Copy out the lines below, beginning with the line containing "locality: Tonkin, Tan-Phass [interpreted]" and ending with the line containing "collectors: E. P. Killip & A. C. Smith", keeping both of those lines.

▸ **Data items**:
╭──
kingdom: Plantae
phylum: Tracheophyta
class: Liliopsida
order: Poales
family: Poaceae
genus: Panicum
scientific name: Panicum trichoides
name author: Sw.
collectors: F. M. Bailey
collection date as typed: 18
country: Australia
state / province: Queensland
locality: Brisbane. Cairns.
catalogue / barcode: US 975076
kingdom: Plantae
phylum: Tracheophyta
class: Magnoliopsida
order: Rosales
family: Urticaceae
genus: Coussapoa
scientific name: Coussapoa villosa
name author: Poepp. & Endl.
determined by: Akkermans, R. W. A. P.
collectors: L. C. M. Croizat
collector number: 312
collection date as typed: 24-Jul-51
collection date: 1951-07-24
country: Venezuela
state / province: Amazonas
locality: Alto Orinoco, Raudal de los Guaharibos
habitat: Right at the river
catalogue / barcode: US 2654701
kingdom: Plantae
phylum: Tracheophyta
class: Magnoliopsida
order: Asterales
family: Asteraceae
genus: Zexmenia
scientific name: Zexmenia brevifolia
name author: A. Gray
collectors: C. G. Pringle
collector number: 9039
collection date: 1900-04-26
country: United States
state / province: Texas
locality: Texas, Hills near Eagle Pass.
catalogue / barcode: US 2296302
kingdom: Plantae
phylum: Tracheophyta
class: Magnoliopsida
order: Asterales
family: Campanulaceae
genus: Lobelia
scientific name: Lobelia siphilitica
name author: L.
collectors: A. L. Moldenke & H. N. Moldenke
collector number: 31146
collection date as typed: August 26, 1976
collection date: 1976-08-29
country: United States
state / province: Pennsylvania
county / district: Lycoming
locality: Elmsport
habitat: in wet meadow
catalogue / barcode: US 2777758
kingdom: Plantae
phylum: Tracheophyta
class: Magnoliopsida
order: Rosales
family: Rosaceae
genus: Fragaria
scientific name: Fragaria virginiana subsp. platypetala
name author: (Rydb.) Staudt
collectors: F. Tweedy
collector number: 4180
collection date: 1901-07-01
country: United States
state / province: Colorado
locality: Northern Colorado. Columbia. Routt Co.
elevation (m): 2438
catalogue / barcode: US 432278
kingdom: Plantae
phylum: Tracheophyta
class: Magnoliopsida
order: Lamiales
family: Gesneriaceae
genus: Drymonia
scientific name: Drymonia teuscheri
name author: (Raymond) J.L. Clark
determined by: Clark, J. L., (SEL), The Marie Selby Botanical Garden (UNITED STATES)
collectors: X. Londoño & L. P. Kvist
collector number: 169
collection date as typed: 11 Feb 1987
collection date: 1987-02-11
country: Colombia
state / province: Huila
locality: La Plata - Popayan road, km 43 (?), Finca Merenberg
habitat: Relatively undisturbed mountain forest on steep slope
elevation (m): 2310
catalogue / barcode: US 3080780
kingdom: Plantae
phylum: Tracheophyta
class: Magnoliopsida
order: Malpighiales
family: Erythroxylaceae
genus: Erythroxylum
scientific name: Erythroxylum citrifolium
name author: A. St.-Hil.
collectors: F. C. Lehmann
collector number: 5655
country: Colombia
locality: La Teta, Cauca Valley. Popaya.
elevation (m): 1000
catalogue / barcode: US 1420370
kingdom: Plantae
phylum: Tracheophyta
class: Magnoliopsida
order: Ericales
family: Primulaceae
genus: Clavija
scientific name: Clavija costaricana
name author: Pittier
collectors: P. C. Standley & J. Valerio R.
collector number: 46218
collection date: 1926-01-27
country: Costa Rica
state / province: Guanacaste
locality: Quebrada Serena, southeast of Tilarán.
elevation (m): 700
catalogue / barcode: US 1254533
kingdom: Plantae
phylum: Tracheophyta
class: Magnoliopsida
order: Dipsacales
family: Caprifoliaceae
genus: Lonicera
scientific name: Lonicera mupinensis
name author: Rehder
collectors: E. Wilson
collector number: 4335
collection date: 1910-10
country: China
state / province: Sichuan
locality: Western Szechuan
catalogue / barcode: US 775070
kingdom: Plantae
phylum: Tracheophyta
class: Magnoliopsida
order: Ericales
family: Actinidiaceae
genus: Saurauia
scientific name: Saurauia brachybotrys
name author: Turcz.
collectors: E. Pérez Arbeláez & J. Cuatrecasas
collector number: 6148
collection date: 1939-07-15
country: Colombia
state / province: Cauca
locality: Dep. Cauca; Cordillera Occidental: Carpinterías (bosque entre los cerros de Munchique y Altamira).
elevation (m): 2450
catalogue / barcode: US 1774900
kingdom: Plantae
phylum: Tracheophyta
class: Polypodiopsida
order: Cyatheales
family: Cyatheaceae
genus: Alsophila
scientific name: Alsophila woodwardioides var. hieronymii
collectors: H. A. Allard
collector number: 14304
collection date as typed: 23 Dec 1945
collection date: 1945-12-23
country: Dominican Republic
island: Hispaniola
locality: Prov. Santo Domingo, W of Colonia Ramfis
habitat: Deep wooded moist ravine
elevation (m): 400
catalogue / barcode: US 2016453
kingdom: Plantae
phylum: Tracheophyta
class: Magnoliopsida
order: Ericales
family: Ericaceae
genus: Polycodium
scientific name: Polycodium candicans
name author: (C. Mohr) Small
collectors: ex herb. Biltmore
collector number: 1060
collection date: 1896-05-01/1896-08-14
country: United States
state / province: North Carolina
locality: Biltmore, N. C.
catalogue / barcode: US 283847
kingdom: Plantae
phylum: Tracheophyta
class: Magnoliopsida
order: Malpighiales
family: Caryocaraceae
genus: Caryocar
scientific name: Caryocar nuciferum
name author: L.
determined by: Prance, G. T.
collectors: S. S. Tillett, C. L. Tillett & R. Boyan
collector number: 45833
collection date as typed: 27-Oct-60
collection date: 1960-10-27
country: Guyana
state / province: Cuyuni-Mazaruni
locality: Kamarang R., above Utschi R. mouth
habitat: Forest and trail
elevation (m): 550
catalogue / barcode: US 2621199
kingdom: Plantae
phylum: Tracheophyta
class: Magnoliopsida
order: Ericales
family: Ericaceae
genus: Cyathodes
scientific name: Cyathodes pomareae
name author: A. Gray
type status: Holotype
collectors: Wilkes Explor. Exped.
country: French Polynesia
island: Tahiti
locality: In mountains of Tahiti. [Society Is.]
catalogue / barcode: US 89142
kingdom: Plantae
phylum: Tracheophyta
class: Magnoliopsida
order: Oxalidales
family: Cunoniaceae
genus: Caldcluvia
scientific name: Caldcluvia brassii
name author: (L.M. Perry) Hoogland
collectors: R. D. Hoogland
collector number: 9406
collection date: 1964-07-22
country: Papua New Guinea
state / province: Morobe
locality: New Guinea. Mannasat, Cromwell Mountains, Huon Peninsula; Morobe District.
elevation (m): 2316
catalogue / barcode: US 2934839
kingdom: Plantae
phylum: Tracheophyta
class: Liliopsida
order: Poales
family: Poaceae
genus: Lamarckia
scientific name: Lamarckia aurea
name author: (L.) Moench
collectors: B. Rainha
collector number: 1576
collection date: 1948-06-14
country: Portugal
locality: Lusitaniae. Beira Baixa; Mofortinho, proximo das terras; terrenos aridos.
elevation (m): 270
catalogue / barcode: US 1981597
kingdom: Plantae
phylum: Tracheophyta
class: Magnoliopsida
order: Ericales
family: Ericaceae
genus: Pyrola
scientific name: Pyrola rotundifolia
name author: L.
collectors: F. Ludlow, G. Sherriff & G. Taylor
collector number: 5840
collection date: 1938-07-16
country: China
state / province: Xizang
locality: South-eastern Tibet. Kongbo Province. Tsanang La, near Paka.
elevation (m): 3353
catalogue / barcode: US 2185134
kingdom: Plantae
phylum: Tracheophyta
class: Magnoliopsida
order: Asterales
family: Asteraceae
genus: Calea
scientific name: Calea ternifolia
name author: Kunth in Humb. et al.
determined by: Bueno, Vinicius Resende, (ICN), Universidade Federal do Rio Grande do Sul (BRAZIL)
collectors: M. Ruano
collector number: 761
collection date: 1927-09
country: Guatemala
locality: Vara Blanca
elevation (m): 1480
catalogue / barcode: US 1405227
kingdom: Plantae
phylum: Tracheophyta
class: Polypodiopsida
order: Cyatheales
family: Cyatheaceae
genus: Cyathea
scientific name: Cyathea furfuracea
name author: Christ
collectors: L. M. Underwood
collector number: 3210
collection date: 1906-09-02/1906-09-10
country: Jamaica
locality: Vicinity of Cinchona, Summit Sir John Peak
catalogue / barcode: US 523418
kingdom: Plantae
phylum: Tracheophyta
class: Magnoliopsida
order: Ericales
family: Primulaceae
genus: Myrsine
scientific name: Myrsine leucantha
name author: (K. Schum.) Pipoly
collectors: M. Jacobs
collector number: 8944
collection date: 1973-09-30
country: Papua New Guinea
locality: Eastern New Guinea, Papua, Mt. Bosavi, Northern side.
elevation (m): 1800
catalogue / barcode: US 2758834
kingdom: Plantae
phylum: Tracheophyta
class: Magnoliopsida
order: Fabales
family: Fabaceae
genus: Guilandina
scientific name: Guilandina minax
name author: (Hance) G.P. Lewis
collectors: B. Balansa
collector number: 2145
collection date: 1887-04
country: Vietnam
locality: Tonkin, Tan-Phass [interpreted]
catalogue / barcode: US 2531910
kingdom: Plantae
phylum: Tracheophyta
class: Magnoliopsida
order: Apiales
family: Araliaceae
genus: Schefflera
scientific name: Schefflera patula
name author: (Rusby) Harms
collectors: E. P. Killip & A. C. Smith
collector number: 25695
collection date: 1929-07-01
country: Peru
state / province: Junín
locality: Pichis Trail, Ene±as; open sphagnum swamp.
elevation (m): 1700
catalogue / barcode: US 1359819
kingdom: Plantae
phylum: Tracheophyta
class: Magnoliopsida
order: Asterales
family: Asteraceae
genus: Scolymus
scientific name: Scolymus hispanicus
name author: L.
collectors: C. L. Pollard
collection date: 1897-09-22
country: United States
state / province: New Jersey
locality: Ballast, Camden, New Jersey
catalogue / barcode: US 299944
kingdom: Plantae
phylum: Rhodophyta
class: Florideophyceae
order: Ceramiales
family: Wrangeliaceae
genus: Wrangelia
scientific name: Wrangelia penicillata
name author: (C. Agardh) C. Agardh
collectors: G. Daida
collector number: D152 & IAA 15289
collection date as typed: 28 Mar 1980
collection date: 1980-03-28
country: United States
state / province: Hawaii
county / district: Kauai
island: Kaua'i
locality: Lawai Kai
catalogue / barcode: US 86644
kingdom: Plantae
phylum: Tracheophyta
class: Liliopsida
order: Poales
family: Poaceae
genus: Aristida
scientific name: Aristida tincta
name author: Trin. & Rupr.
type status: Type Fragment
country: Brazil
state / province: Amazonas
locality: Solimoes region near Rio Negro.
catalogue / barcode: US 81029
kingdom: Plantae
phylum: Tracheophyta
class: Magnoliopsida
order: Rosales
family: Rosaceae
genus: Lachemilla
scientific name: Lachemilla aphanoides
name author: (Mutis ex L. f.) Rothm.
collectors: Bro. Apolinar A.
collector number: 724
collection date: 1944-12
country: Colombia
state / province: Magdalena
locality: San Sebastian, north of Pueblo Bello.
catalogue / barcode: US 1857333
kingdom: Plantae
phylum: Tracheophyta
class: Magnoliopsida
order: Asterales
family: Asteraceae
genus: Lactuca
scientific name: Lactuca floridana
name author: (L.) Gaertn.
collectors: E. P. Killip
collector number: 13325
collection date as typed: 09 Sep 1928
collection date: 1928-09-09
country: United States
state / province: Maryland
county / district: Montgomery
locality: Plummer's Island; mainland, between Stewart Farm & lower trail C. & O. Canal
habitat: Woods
╰──
▸ **COMPLETE ANSWER**:
locality: Tonkin, Tan-Phass [interpreted]
catalogue / barcode: US 2531910
kingdom: Plantae
phylum: Tracheophyta
class: Magnoliopsida
order: Apiales
family: Araliaceae
genus: Schefflera
scientific name: Schefflera patula
name author: (Rusby) Harms
collectors: E. P. Killip & A. C. Smith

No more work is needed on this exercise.